Status Module What it does
in flight bun:image JPEG / PNG / WebP / AVIF decode + GPU-accelerated resize. Sharp-class but bundleable.
next bun:gpu kernels 2D convolution, FFT, sort, scan, histogram. Composes into image / audio / video / data work.
next bun:csv + bun:arrow Parallel CSV parse + columnar (Parquet / Arrow IPC) with SIMD column ops. The "5 GB CSV" story.
next bun:parallel v2 Closure-aware persistent worker pool + SharedArrayBuffer channels. Lifts today's pmap ceiling.
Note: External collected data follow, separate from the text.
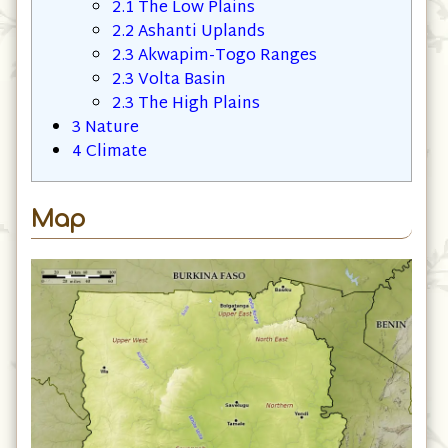
2.1
The Low Plains
2.2
Ashanti Uplands
2.3
Akwapim-Togo Ranges
2.3
Volta Basin
2.3
The High Plains
3
Nature
4
Climate
Map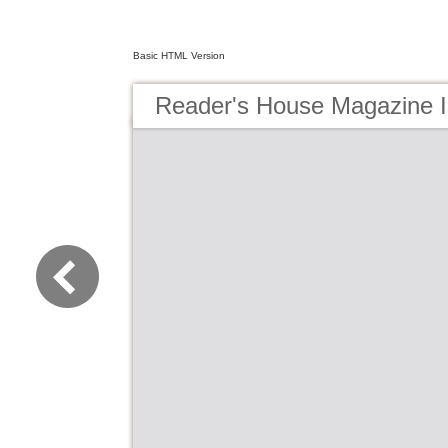
Basic HTML Version
Reader's House Magazine I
planned bun:audio FFT, spectrograms, IIR / FIR filters, resampling. Currently no good options in JS.
planned bun:video ffmpeg-class transcode / thumbnail / concat as a runtime module. No more which ffmpeg.
planned bun:camera Live video capture (V4L2 / AVFoundation / Media Foundation). Makes Parabun a real embedded runtime.

bun:llm serves as proof-of-concept for the stack — built on bun:gpu + bun:simd + bun:parallel. Parabun is positioned as a perf runtime, not an AI runtime.

Scope. The added modules target typed-array numeric work, embarrassingly-parallel loops, and GPU-friendly matrix shapes. HTTP handlers, JSON parsing, and ordinary application code go through the same paths as upstream Bun — no changes in performance or behavior are expected there.